A Capsid-Encoded PPxY-Motif Facilitates Adenovirus Entry

Abstract

Viruses use cellular machinery to enter and infect cells. In this study we address the cell entry mechanisms of nonenveloped adenoviruses (Ads). We show that protein VI, an internal capsid protein, is rapidly exposed after cell surface attachment and internalization and remains partially associated with the capsid during intracellular transport. We found that a PPxY motif within protein VI recruits Nedd4 E3 ubiquitin ligases to bind and ubiquitylate protein VI. We further show that this PPxY motif is involved in rapid, microtubule-dependent intracellular movement of protein VI. Ads with a mutated PPxY motif can efficiently escape endosomes but are defective in microtubule-dependent trafficking toward the nucleus. Likewise, depletion of Nedd4 ligases attenuates nuclear accumulation of incoming Ad particles and infection. Our data provide the first evidence that virus-encoded PPxY motifs are required during virus entry, which may be of significance for several other pathogens. Viruses exploit cellular functions during entry and exit of cells. To redirect cellular functions for their own purpose, viruses encode high-affinity binding sites for key-cellular factors. One such domain is the PPxY motif, which is present in structural proteins of several, mainly enveloped viruses. This motif binds to ubiquitin ligases of the Nedd4 family and recruits their function to sites of virus budding from cells.

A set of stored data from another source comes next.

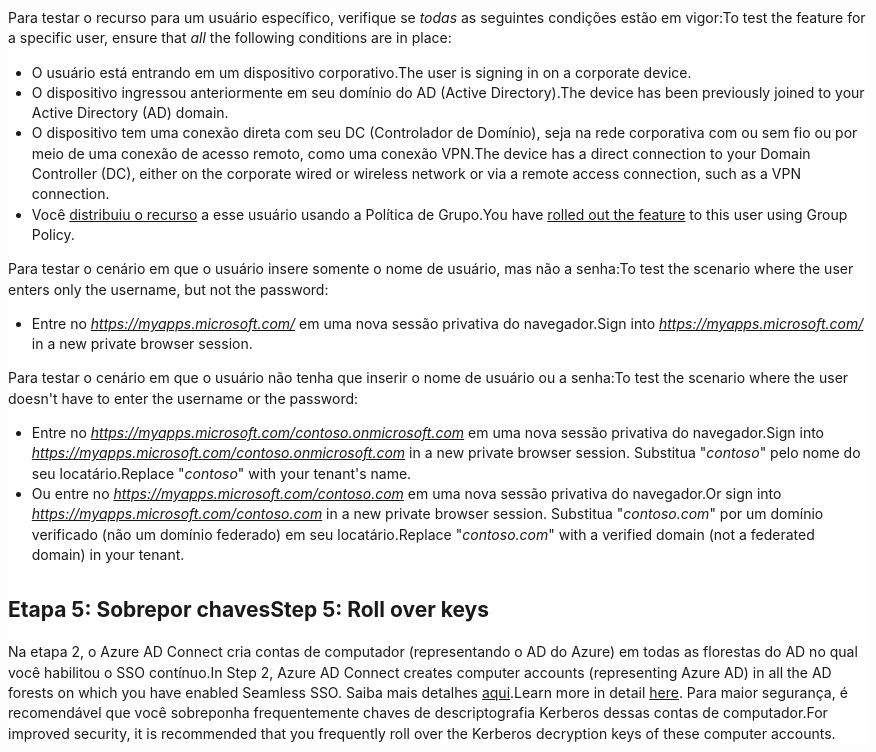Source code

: <span data-ttu-id="2b9df-179">Para testar o recurso para um usuário específico, verifique se _todas_ as seguintes condições estão em vigor:</span><span class="sxs-lookup"><span data-stu-id="2b9df-179">To test the feature for a specific user, ensure that _all_ the following conditions are in place:</span></span>
  - <span data-ttu-id="2b9df-180">O usuário está entrando em um dispositivo corporativo.</span><span class="sxs-lookup"><span data-stu-id="2b9df-180">The user is signing in on a corporate device.</span></span>
  - <span data-ttu-id="2b9df-181">O dispositivo ingressou anteriormente em seu domínio do AD (Active Directory).</span><span class="sxs-lookup"><span data-stu-id="2b9df-181">The device has been previously joined to your Active Directory (AD) domain.</span></span>
  - <span data-ttu-id="2b9df-182">O dispositivo tem uma conexão direta com seu DC (Controlador de Domínio), seja na rede corporativa com ou sem fio ou por meio de uma conexão de acesso remoto, como uma conexão VPN.</span><span class="sxs-lookup"><span data-stu-id="2b9df-182">The device has a direct connection to your Domain Controller (DC), either on the corporate wired or wireless network or via a remote access connection, such as a VPN connection.</span></span>
  - <span data-ttu-id="2b9df-183">Você [distribuiu o recurso](##step-3-roll-out-the-feature) a esse usuário usando a Política de Grupo.</span><span class="sxs-lookup"><span data-stu-id="2b9df-183">You have [rolled out the feature](##step-3-roll-out-the-feature) to this user using Group Policy.</span></span>

<span data-ttu-id="2b9df-184">Para testar o cenário em que o usuário insere somente o nome de usuário, mas não a senha:</span><span class="sxs-lookup"><span data-stu-id="2b9df-184">To test the scenario where the user enters only the username, but not the password:</span></span>
- <span data-ttu-id="2b9df-185">Entre no *https://myapps.microsoft.com/* em uma nova sessão privativa do navegador.</span><span class="sxs-lookup"><span data-stu-id="2b9df-185">Sign into *https://myapps.microsoft.com/* in a new private browser session.</span></span>

<span data-ttu-id="2b9df-186">Para testar o cenário em que o usuário não tenha que inserir o nome de usuário ou a senha:</span><span class="sxs-lookup"><span data-stu-id="2b9df-186">To test the scenario where the user doesn't have to enter the username or the password:</span></span> 
- <span data-ttu-id="2b9df-187">Entre no *https://myapps.microsoft.com/contoso.onmicrosoft.com* em uma nova sessão privativa do navegador.</span><span class="sxs-lookup"><span data-stu-id="2b9df-187">Sign into *https://myapps.microsoft.com/contoso.onmicrosoft.com* in a new private browser session.</span></span> <span data-ttu-id="2b9df-188">Substitua "*contoso*" pelo nome do seu locatário.</span><span class="sxs-lookup"><span data-stu-id="2b9df-188">Replace "*contoso*" with your tenant's name.</span></span>
- <span data-ttu-id="2b9df-189">Ou entre no *https://myapps.microsoft.com/contoso.com* em uma nova sessão privativa do navegador.</span><span class="sxs-lookup"><span data-stu-id="2b9df-189">Or sign into *https://myapps.microsoft.com/contoso.com* in a new private browser session.</span></span> <span data-ttu-id="2b9df-190">Substitua "*contoso.com*" por um domínio verificado (não um domínio federado) em seu locatário.</span><span class="sxs-lookup"><span data-stu-id="2b9df-190">Replace "*contoso.com*" with a verified domain (not a federated domain) in your tenant.</span></span>

## <a name="step-5-roll-over-keys"></a><span data-ttu-id="2b9df-191">Etapa 5: Sobrepor chaves</span><span class="sxs-lookup"><span data-stu-id="2b9df-191">Step 5: Roll over keys</span></span>

<span data-ttu-id="2b9df-192">Na etapa 2, o Azure AD Connect cria contas de computador (representando o AD do Azure) em todas as florestas do AD no qual você habilitou o SSO contínuo.</span><span class="sxs-lookup"><span data-stu-id="2b9df-192">In Step 2, Azure AD Connect creates computer accounts (representing Azure AD) in all the AD forests on which you have enabled Seamless SSO.</span></span> <span data-ttu-id="2b9df-193">Saiba mais detalhes [aqui](active-directory-aadconnect-sso-how-it-works.md).</span><span class="sxs-lookup"><span data-stu-id="2b9df-193">Learn more in detail [here](active-directory-aadconnect-sso-how-it-works.md).</span></span> <span data-ttu-id="2b9df-194">Para maior segurança, é recomendável que você sobreponha frequentemente chaves de descriptografia Kerberos dessas contas de computador.</span><span class="sxs-lookup"><span data-stu-id="2b9df-194">For improved security, it is recommended that  you frequently roll over the Kerberos decryption keys of these computer accounts.</span></span>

Here we show that adenoviruses also encode a PPxY motif in the internal structural protein VI and that the PPxY motif has an unprecedented function in virus entry. Adenoviruses with mutations in the protein VI PPxY motif undergo normal endosomal uptake and membrane penetration but have reduced infectivity, altered intracellular targeting and lack efficient gene-delivery. We also find that protein VI is ubiquitylated by Nedd4 ligases in a PPxY dependent manner following partial capsid disassembly and displays rapid intracellular movement. Depletion of Nedd4 ligases also alters virus movement within cells during entry and reduces viral infectivity. Given that PPxY motifs are important for virus exit our findings might have uncovered an additional function for PPxY motifs in virus entry, potentially expanding the significance of PPxY motifs and functionally related domains for viral replication.